__WHAT THE EXERCISE ASKS__: Repeat everything in the rows below, from the line containing "What position from the left is 00:49?" down to the last row, and leave out the pictures.
BEGIN
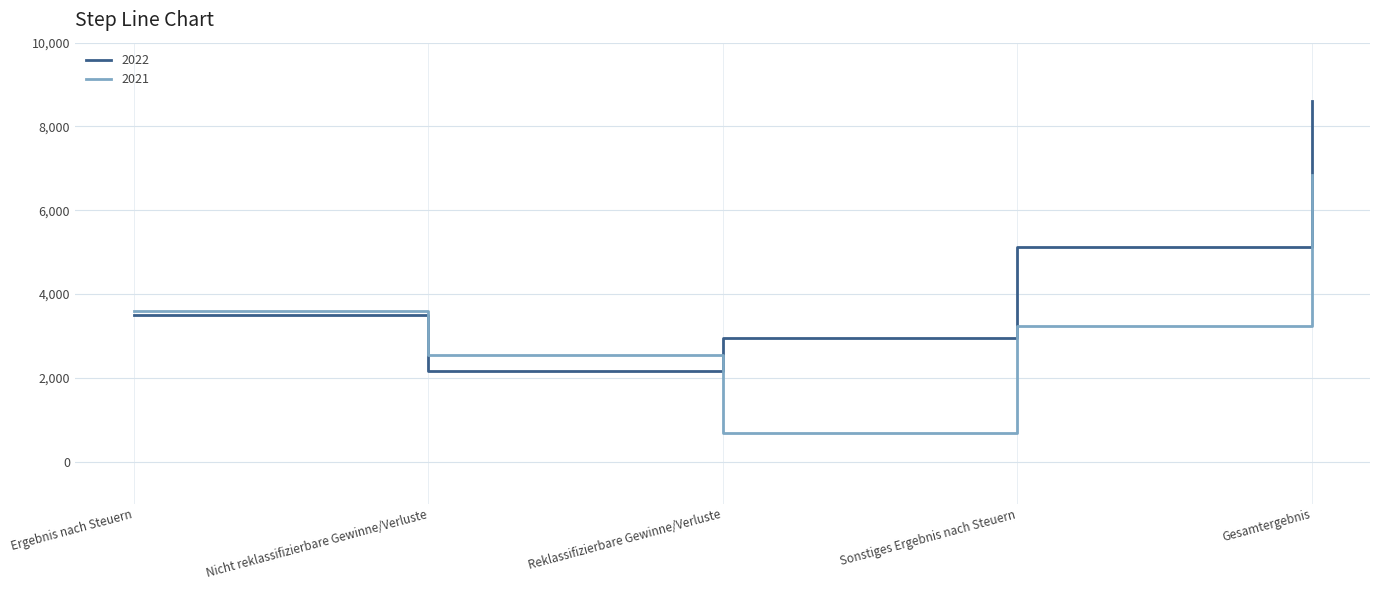

The value of 2021 at Ergebnis nach Steuern is 3604. True or false?

True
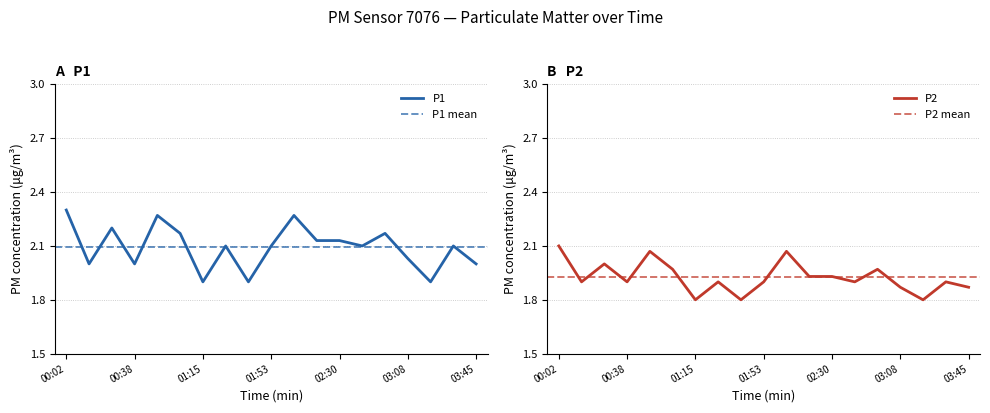

Where is the first local minimum for P2?

00:14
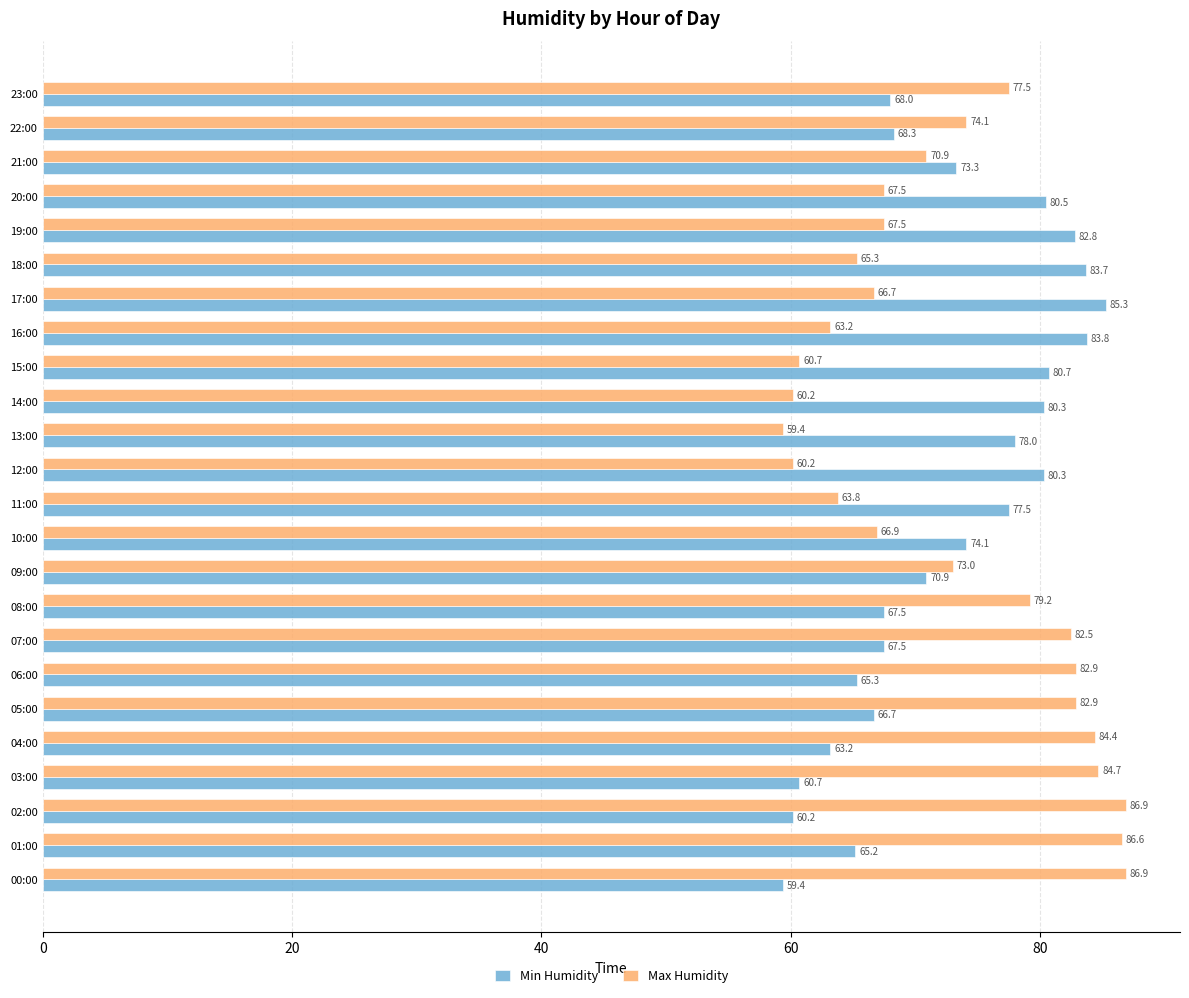

Which category has the highest value in the Min Humidity series?

17:00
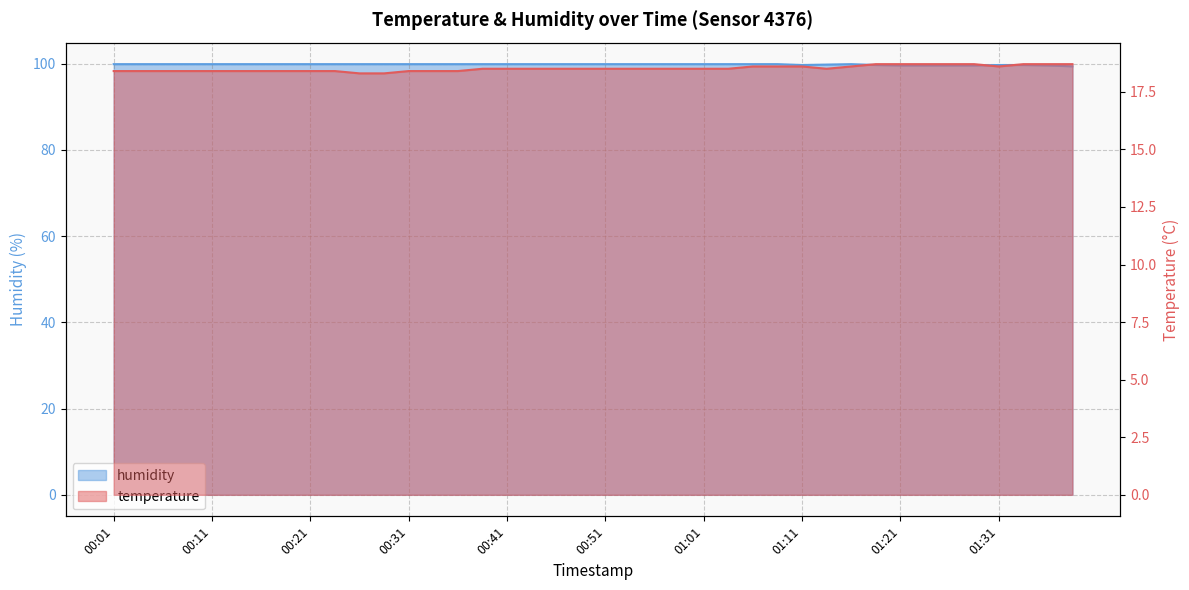

What position from the left is 00:49?

20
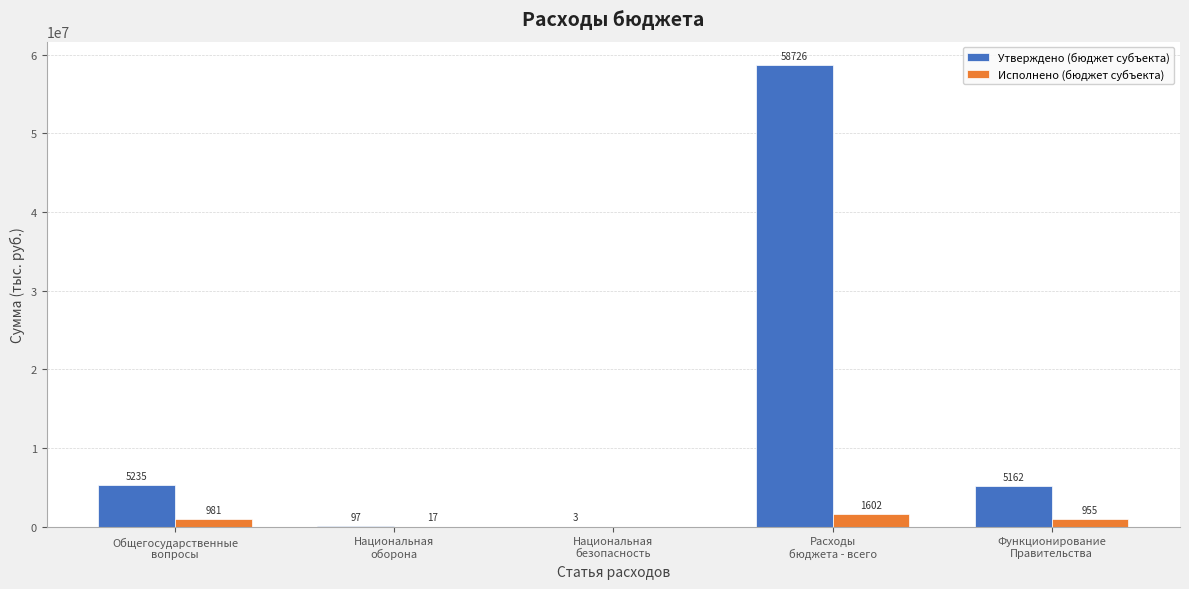

Is the value of Исполнено (бюджет субъекта) at Национальная
безопасность greater than the value of Утверждено (бюджет субъекта) at Общегосударственные
вопросы?

No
END
__EXPECTED ANSWER__:
What position from the left is 00:49?

20

Is the value of Исполнено (бюджет субъекта) at Национальная
безопасность greater than the value of Утверждено (бюджет субъекта) at Общегосударственные
вопросы?

No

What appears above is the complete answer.